Could be. I wish I could help you out on that one, I have never handled or examined either one. I have four 1911's a Colt, Kimber Super Carry Pro, Kimber RCP II and a Detonics Combat Master, my favorite being the Detonics. Not one of them has ever given me any problems. Judging by the photo's I'd go for the S&W PC over the others if only because it is a cool looking gun from a reputable manufacturer. I don't see how you could go wrong. Hopefully for you all 3 are available and you will be able to handle and closely examine each one and then make a decision. I have seen and handled custom 1911's Ed Brown, Les Bear etc. I know I'm going to take some flak for this but I just can't see shelling out all that extra money for those guns when there are plenty of other 1911's out there on the market for a lot less money that will suit my purposes and be just as reliable. What you are paying for and I understand why they cost more is because each one of them are basically hand fitted.


----------



## shootbrownelk (May 18, 2014)

Buy the S&W P.C. and don't look back.


----------



## BackyardCowboy (Aug 27, 2014)

paratrooper said:


> Minds are way over-rated.
> 
> Once it's lost, it's not really that big of a deal. :watching:


Remember, you can't lose what you never had.


----------



## SailDesign (Jul 17, 2014)

Buy 'em both. Then you don't have to stress about it any more. it's a mental health issue.


----------



## shakinghorizons (Apr 20, 2012)

SailDesign said:


> Buy 'em both. Then you don't have to stress about it any more. it's a mental health issue.





shakinghorizons said:


> I have been racking my brain this weekend on which (*cannot afford both*) firearm to purchase!


Just in case you missed the first sentence of the first post.


----------



## SailDesign (Jul 17, 2014)

shakinghorizons said:


> Just in case you missed the first sentence of the first post.

# Exercise:
Write out the forum thread starting with "## BackyardCowboy (Aug" and going on through "you never had.", swapping in "misplace" wherever "lose" appears. The material has no connection to the forum thread.

# Available data:
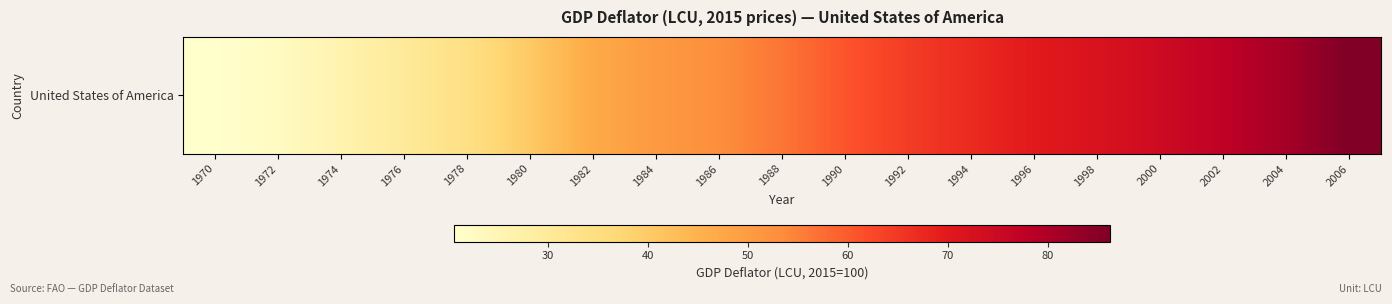

Which has a higher value, 1992 or 1980?

1992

# Exercise solution:
## BackyardCowboy (Aug 27, 2014)

paratrooper said:


> Minds are way over-rated.
> 
> Once it's lost, it's not really that big of a deal. :watching:


Remember, you can't misplace what you never had.